Getting more and more interesting things done in the Tapestry 3.1 code base is getting easier and easier.
One complaint I've gotten about Tapestry 3.0 is that, even if you use all implicit style components on a page, you still need to provide an XML page specification, just to specify the page class name.
I just checked in some changes to how page class names are determined; there's now an chain of command, that starts with the page specification itself, and ends with a default page class name.
In the middle is a new workhorse: NamespaceClassSearchPageClassProvider. This short little class gets a property from the namespace (the containing application or library specification). The property is a list of package names to search, looking for the page's class. So you might add <meta key="org.apache.tapestry.page-class-packages" value="org.mycompany.myproject"/> to the application specification, and just put your page classes into the org.mycompany.myproject package. And you're done.

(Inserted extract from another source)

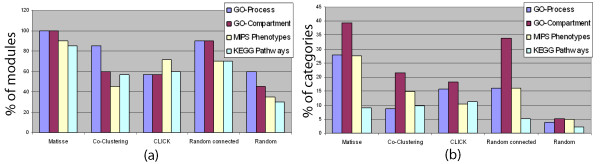
Performance of different module finding algorithmson S. cerevisiae osmotic shock data. (a) The fraction of the modules for which at least one category was enriched, (b) The fraction of the categories enriched in at least one module. Enrichment was defined as attaining hypergeometric p-value ≤ 10-3. Annotation sets: GO-Process: Level 7 of the GO "biological process" ontology; GO-Complex: subterms of "protein complex" term, GO:0043234; MIPS Phenotypes: MIPS deletion phenotype annotations; KEGG Pathways: KEGG molecular pathway participation.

It's a command separated list of package names, so you can have a couple of packages to search.
I think, gradually, the XML side of Tapestry will wither. I already have plans to support JDK 1.5 annotations in Tapestry to control a lot of the things you would currently do using XML ... and for some things, the XML is still the best approach.
I suspect that in the Tapestry 4.0 time frame, we'll re-organize the artifact triumvirate (specification, class, template) such that we start with the page or component class, then locate the optional specification and template. In 3.1 (and earlier) we start with the page name, find the spec, determine the page class from the spec.